104.shiftrightunsigned
用法：shiftrightunsigned(base, expr) - 将base按位无符号右移expr位

spark.sql("SELECT shiftrightunsigned(3, 1)").show() //输出是二进制的3按位无符号向右移1位，即1

105.signum和sign一样
用法：sign(expr) - 如果expr为0则返回0，如果expr为负数则返回-1，如果expr是正数则返回1

	spark.sql("SELECT sign(40)").show() //输出是1
    spark.sql("SELECT signum(40)").show() //输出是1

106.sin
用法：sin(expr) - Returns the sine of expr

spark.sql("SELECT sin(0)").show() //输出是0

107.sinh
用法：sinh(expr) - Returns the hyperbolic sine of expr

spark.sql("SELECT sinh(0)").show() //输出是0

108.str_to_map
用法：str_to_map(text[, pairDelim[, keyValueDelim]]) -

spark.sql("SELECT str_to_map('a:1,b:2,c:3', ',', ':')").show() //输出是Map(a -> 1, b -> 2, c -> 3)

109.tan
用法：tan(expr) - Returns the tangent of expr

spark.sql("SELECT tan(0)").show() //输出是0

110.tanh
用法：tanh(expr) - Returns the hyperbolic tangent of expr

spark.sql("SELECT tanh(0)").show() //输出是0

111.+
用法：expr1 + expr2 - Returns expr1+expr2

spark.sql("SELECT 1 + 2").show() //输出是3

112.-
用法：expr1 - expr2 - Returns expr1-expr2

spark.sql("SELECT 1 - 2").show() //输出是-1

113.*
用法：expr1 * expr2 - Returns expr1*expr2

spark.sql("SELECT 1 * 2").show() //输出是2

114./
用法：expr1 / expr2 - Returns expr1/expr2

 spark.sql("SELECT 1 / 2").show() //输出是0.5

115.%(取余数)
用法：expr1 % expr2 - Returns expr1%expr2

spark.sql("SELECT 1 % 2").show() //输出是1

逻辑函数

准备数据:

	val dataSeq = Seq("Table,Blue,124", "Table,Red,223", "Chair,Blue,101", "Chair,Red,210")
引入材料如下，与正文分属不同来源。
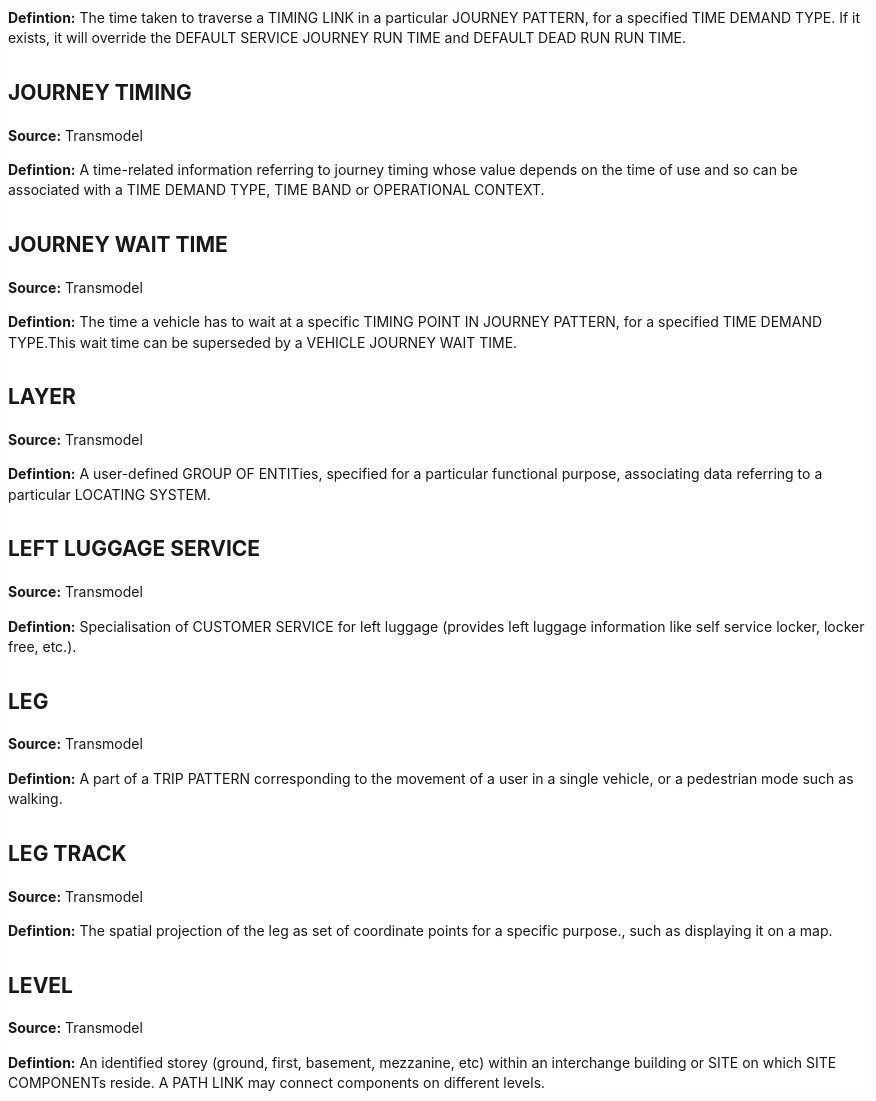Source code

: **Defintion:** The time taken to traverse a TIMING LINK in a particular JOURNEY PATTERN, for a specified TIME DEMAND TYPE. If it exists, it will override the DEFAULT SERVICE JOURNEY RUN TIME and DEFAULT DEAD RUN RUN TIME.

## JOURNEY TIMING ## 
    
**Source:** Transmodel
    
**Defintion:** A time-related information referring to journey timing whose value depends on the time of use and so can be associated with a TIME DEMAND TYPE, TIME BAND or OPERATIONAL CONTEXT.

## JOURNEY WAIT TIME ## 
    
**Source:** Transmodel
    
**Defintion:** The time a vehicle has to wait at a specific TIMING POINT IN JOURNEY PATTERN, for a specified TIME DEMAND TYPE.This wait time can be superseded by a VEHICLE JOURNEY WAIT TIME.

## LAYER ## 
    
**Source:** Transmodel
    
**Defintion:** A user-defined GROUP OF ENTITies, specified for a particular functional purpose, associating data referring to a particular LOCATING SYSTEM.

## LEFT LUGGAGE SERVICE ## 
    
**Source:** Transmodel
    
**Defintion:** Specialisation of CUSTOMER SERVICE for left luggage (provides left luggage information like self service locker, locker free, etc.).

## LEG ## 
    
**Source:** Transmodel
    
**Defintion:** A part of a TRIP PATTERN corresponding to the movement of a user in a single vehicle, or a pedestrian mode such as walking.

## LEG TRACK ## 
    
**Source:** Transmodel
    
**Defintion:** The spatial projection of the leg as set of coordinate points for a specific purpose., such as displaying it on a map.

## LEVEL ## 
    
**Source:** Transmodel
    
**Defintion:** An identified storey (ground, first, basement, mezzanine, etc) within an interchange building or SITE on which SITE COMPONENTs reside. A PATH LINK may connect components on different levels.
    val df = spark.read.csv(dataSeq.toDS()).toDF("Item", "Color", "Quantity")

    df.createOrReplaceTempView("Inventory")

116.and

spark.sql("select * from Inventory where Item = 'Table' and Color = 'Red'").show()

117.or

spark.sql("select * from Inventory where Item = 'Table' or Color = 'Red'").show()

118.not

spark.sql("select * from Inventory where not(Item = 'Table' and Color = 'Red') ").show()

119.in

spark.sql("select * from Inventory where Item in ('Table', 'Chair')").show()

字符串函数

准备数据:

	val df = spark.sparkContext.parallelize(
      (1 to 100).map(i => TestData(i, i.toString))).toDF()
    df.createOrReplaceTempView("testData")

120.ascii
用法：ascii(str) 返回字符串str第一个字母的数值

	spark.sql("SELECT ascii('222')").show() //输出：50
    spark.sql("SELECT ascii(2)").show() //输出：50

121.base64
用法：base64(bin) 返回二进制的bin的base 64 string

spark.sql("SELECT base64('222')").show() //输出：MjIy

122.concat
用法：concat(str1, str2, …, strN) 返回str1, str2, …, strN拼接起来的字符串

spark.sql("SELECT concat('222', 'spark')").show() //输出：222spark

123.concat_ws
用法：concat_ws(sep, [str | array(str)]+) 返回str1, str2, …, strN拼接起来的字符串, 用sep隔开

spark.sql("SELECT concat_ws(' ','222', 'spark')").show() //输出：222 spark

124.decode
用法：decode(bin, charset) 用charset来解码bin

spark.sql("SELECT decode(encode('abc', 'utf-8'), 'utf-8')").show() //输出：abc

125.encode
用法：encode(bin, charset) 用charset来编码bin

spark.sql("SELECT encode('abc', 'utf-8')").show() //输出：[61 62 63]

126.elt
用法：elt(n, str1, str2, …) 返回str1, str2, …中的第n个字符串

spark.sql("SELECT elt(1, 'scala', 'java')").show() //输出：scala

127.find_in_set
用法：find_in_set(str, str_array) 返回str在str_array中的位置(1表示第一个)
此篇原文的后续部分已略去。